══ SOURCE RECORDS ══

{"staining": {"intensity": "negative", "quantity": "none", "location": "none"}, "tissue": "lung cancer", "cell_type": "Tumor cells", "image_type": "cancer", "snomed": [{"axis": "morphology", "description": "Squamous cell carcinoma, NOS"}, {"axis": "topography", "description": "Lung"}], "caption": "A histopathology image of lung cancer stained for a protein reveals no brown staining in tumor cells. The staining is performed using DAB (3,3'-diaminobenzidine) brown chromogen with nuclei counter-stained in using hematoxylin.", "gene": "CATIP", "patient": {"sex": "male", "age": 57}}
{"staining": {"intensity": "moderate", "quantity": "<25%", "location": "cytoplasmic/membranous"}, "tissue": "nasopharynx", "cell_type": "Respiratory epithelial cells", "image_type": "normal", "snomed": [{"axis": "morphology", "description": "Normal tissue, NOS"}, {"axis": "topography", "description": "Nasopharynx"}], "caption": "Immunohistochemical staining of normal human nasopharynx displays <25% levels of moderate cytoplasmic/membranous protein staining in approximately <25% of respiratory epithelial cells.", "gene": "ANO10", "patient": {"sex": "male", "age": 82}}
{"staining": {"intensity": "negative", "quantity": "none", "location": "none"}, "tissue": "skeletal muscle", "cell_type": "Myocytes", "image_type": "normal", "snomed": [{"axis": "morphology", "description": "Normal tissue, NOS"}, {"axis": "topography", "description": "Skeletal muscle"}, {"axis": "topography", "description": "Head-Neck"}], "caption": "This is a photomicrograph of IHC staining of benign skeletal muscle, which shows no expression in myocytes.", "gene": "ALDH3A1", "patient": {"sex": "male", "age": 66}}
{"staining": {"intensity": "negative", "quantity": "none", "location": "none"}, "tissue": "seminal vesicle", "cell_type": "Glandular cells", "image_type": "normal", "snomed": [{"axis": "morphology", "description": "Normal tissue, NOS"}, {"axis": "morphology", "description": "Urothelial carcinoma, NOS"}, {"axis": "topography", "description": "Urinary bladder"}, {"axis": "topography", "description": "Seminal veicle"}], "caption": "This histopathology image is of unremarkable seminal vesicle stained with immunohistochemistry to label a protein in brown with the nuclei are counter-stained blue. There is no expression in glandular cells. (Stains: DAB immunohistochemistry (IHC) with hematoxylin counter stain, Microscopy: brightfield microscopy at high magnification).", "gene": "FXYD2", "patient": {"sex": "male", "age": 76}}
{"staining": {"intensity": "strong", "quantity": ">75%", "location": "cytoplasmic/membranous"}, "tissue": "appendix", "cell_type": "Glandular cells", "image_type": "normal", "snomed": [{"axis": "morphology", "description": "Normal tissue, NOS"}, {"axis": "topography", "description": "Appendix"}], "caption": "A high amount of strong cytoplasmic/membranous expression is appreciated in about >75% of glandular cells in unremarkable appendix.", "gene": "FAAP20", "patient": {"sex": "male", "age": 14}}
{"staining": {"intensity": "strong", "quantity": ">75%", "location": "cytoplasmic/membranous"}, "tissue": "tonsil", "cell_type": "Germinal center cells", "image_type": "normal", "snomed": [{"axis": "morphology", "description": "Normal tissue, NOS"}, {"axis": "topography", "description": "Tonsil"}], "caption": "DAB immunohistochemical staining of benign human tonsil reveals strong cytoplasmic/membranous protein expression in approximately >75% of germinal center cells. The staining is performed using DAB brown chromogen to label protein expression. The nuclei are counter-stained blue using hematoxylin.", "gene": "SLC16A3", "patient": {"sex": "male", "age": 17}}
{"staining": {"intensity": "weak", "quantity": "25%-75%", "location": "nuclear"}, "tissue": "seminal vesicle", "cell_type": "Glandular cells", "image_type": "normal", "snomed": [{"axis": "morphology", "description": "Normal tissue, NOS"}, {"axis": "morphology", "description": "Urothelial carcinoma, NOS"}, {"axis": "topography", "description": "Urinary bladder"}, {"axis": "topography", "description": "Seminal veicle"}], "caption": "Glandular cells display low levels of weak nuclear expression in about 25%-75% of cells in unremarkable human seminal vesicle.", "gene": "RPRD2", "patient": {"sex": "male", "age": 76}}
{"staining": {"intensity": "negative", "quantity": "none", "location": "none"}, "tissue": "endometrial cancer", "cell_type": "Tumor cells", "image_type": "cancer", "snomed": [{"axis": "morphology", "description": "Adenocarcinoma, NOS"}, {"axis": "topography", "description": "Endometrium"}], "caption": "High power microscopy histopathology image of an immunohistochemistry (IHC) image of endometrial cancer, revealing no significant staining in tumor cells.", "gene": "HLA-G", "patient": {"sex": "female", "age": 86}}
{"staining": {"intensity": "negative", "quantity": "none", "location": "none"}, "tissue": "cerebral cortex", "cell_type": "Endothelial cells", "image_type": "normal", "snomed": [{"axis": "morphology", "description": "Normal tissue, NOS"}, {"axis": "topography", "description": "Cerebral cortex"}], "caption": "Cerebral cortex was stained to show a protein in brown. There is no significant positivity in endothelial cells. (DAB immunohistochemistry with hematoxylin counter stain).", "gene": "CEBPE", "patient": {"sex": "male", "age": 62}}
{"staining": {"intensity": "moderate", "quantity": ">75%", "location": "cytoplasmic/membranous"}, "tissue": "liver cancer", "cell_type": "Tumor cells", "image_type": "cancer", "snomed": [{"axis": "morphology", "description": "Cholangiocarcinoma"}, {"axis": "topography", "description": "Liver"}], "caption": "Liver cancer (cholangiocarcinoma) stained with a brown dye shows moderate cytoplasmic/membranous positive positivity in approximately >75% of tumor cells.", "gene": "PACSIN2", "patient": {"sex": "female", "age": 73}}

═══

#### [WHAT THE EXERCISE ASKS]
Everything in the data must be repeated exactly; leave no line out.

#### [THE COMPLETED TASK]
{"staining": {"intensity": "negative", "quantity": "none", "location": "none"}, "tissue": "lung cancer", "cell_type": "Tumor cells", "image_type": "cancer", "snomed": [{"axis": "morphology", "description": "Squamous cell carcinoma, NOS"}, {"axis": "topography", "description": "Lung"}], "caption": "A histopathology image of lung cancer stained for a protein reveals no brown staining in tumor cells. The staining is performed using DAB (3,3'-diaminobenzidine) brown chromogen with nuclei counter-stained in using hematoxylin.", "gene": "CATIP", "patient": {"sex": "male", "age": 57}}
{"staining": {"intensity": "moderate", "quantity": "<25%", "location": "cytoplasmic/membranous"}, "tissue": "nasopharynx", "cell_type": "Respiratory epithelial cells", "image_type": "normal", "snomed": [{"axis": "morphology", "description": "Normal tissue, NOS"}, {"axis": "topography", "description": "Nasopharynx"}], "caption": "Immunohistochemical staining of normal human nasopharynx displays <25% levels of moderate cytoplasmic/membranous protein staining in approximately <25% of respiratory epithelial cells.", "gene": "ANO10", "patient": {"sex": "male", "age": 82}}
{"staining": {"intensity": "negative", "quantity": "none", "location": "none"}, "tissue": "skeletal muscle", "cell_type": "Myocytes", "image_type": "normal", "snomed": [{"axis": "morphology", "description": "Normal tissue, NOS"}, {"axis": "topography", "description": "Skeletal muscle"}, {"axis": "topography", "description": "Head-Neck"}], "caption": "This is a photomicrograph of IHC staining of benign skeletal muscle, which shows no expression in myocytes.", "gene": "ALDH3A1", "patient": {"sex": "male", "age": 66}}
{"staining": {"intensity": "negative", "quantity": "none", "location": "none"}, "tissue": "seminal vesicle", "cell_type": "Glandular cells", "image_type": "normal", "snomed": [{"axis": "morphology", "description": "Normal tissue, NOS"}, {"axis": "morphology", "description": "Urothelial carcinoma, NOS"}, {"axis": "topography", "description": "Urinary bladder"}, {"axis": "topography", "description": "Seminal veicle"}], "caption": "This histopathology image is of unremarkable seminal vesicle stained with immunohistochemistry to label a protein in brown with the nuclei are counter-stained blue. There is no expression in glandular cells. (Stains: DAB immunohistochemistry (IHC) with hematoxylin counter stain, Microscopy: brightfield microscopy at high magnification).", "gene": "FXYD2", "patient": {"sex": "male", "age": 76}}
{"staining": {"intensity": "strong", "quantity": ">75%", "location": "cytoplasmic/membranous"}, "tissue": "appendix", "cell_type": "Glandular cells", "image_type": "normal", "snomed": [{"axis": "morphology", "description": "Normal tissue, NOS"}, {"axis": "topography", "description": "Appendix"}], "caption": "A high amount of strong cytoplasmic/membranous expression is appreciated in about >75% of glandular cells in unremarkable appendix.", "gene": "FAAP20", "patient": {"sex": "male", "age": 14}}
{"staining": {"intensity": "strong", "quantity": ">75%", "location": "cytoplasmic/membranous"}, "tissue": "tonsil", "cell_type": "Germinal center cells", "image_type": "normal", "snomed": [{"axis": "morphology", "description": "Normal tissue, NOS"}, {"axis": "topography", "description": "Tonsil"}], "caption": "DAB immunohistochemical staining of benign human tonsil reveals strong cytoplasmic/membranous protein expression in approximately >75% of germinal center cells. The staining is performed using DAB brown chromogen to label protein expression. The nuclei are counter-stained blue using hematoxylin.", "gene": "SLC16A3", "patient": {"sex": "male", "age": 17}}
{"staining": {"intensity": "weak", "quantity": "25%-75%", "location": "nuclear"}, "tissue": "seminal vesicle", "cell_type": "Glandular cells", "image_type": "normal", "snomed": [{"axis": "morphology", "description": "Normal tissue, NOS"}, {"axis": "morphology", "description": "Urothelial carcinoma, NOS"}, {"axis": "topography", "description": "Urinary bladder"}, {"axis": "topography", "description": "Seminal veicle"}], "caption": "Glandular cells display low levels of weak nuclear expression in about 25%-75% of cells in unremarkable human seminal vesicle.", "gene": "RPRD2", "patient": {"sex": "male", "age": 76}}
{"staining": {"intensity": "negative", "quantity": "none", "location": "none"}, "tissue": "endometrial cancer", "cell_type": "Tumor cells", "image_type": "cancer", "snomed": [{"axis": "morphology", "description": "Adenocarcinoma, NOS"}, {"axis": "topography", "description": "Endometrium"}], "caption": "High power microscopy histopathology image of an immunohistochemistry (IHC) image of endometrial cancer, revealing no significant staining in tumor cells.", "gene": "HLA-G", "patient": {"sex": "female", "age": 86}}
{"staining": {"intensity": "negative", "quantity": "none", "location": "none"}, "tissue": "cerebral cortex", "cell_type": "Endothelial cells", "image_type": "normal", "snomed": [{"axis": "morphology", "description": "Normal tissue, NOS"}, {"axis": "topography", "description": "Cerebral cortex"}], "caption": "Cerebral cortex was stained to show a protein in brown. There is no significant positivity in endothelial cells. (DAB immunohistochemistry with hematoxylin counter stain).", "gene": "CEBPE", "patient": {"sex": "male", "age": 62}}
{"staining": {"intensity": "moderate", "quantity": ">75%", "location": "cytoplasmic/membranous"}, "tissue": "liver cancer", "cell_type": "Tumor cells", "image_type": "cancer", "snomed": [{"axis": "morphology", "description": "Cholangiocarcinoma"}, {"axis": "topography", "description": "Liver"}], "caption": "Liver cancer (cholangiocarcinoma) stained with a brown dye shows moderate cytoplasmic/membranous positive positivity in approximately >75% of tumor cells.", "gene": "PACSIN2", "patient": {"sex": "female", "age": 73}}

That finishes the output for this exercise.